[Measuring instrument reading data]
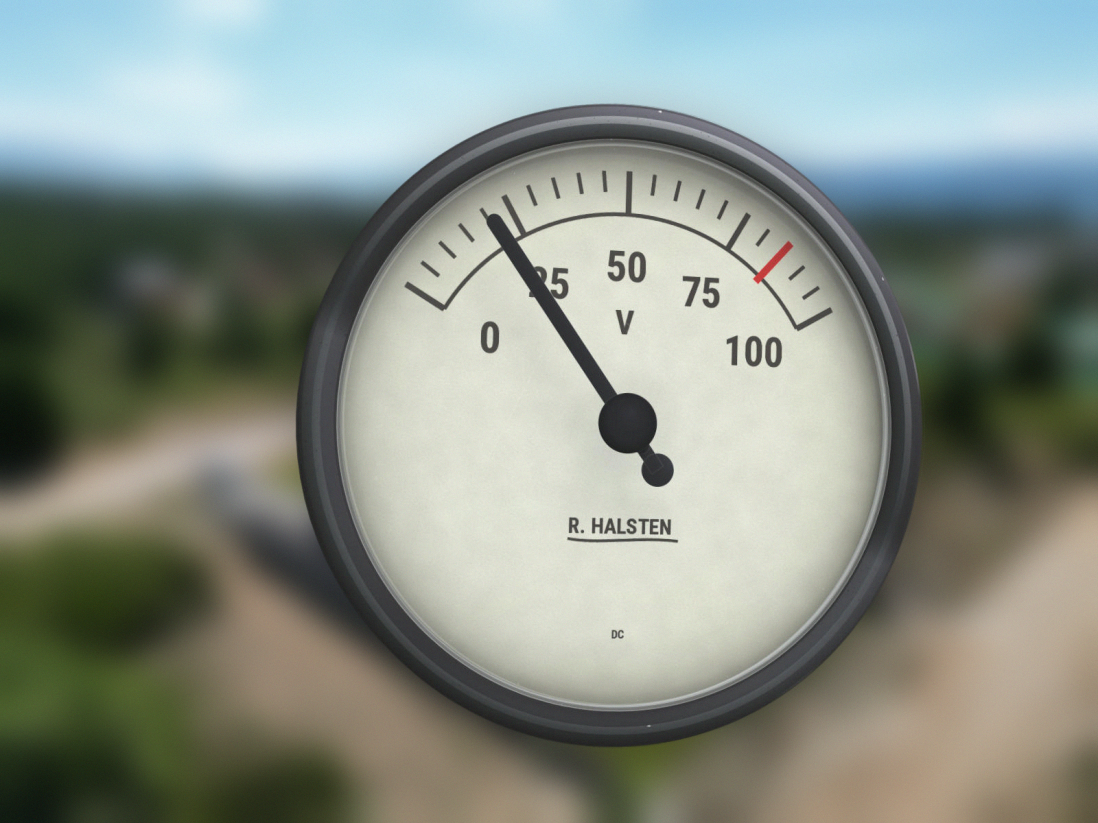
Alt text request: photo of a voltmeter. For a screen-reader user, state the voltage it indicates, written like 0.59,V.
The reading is 20,V
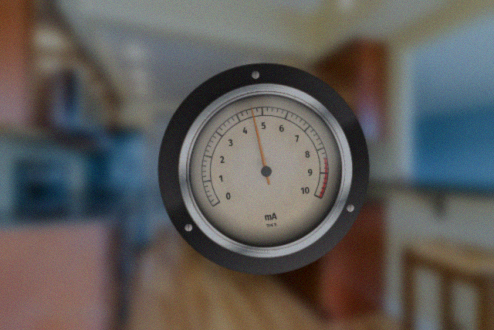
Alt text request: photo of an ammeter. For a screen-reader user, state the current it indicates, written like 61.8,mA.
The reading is 4.6,mA
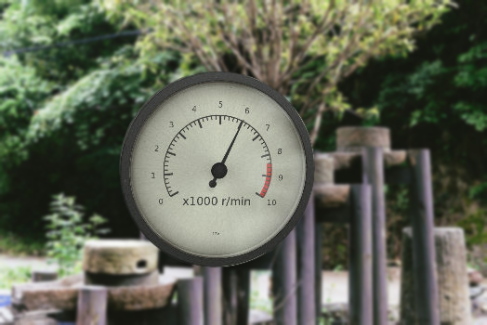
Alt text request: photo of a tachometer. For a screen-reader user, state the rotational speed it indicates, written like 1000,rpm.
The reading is 6000,rpm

**Instructions to follow:**
Write out all the rows above word for word, leaving out the pictures.

**Response below:**
Alt text request: photo of a voltmeter. For a screen-reader user, state the voltage it indicates, written like 0.59,V.
The reading is 20,V
Alt text request: photo of an ammeter. For a screen-reader user, state the current it indicates, written like 61.8,mA.
The reading is 4.6,mA
Alt text request: photo of a tachometer. For a screen-reader user, state the rotational speed it indicates, written like 1000,rpm.
The reading is 6000,rpm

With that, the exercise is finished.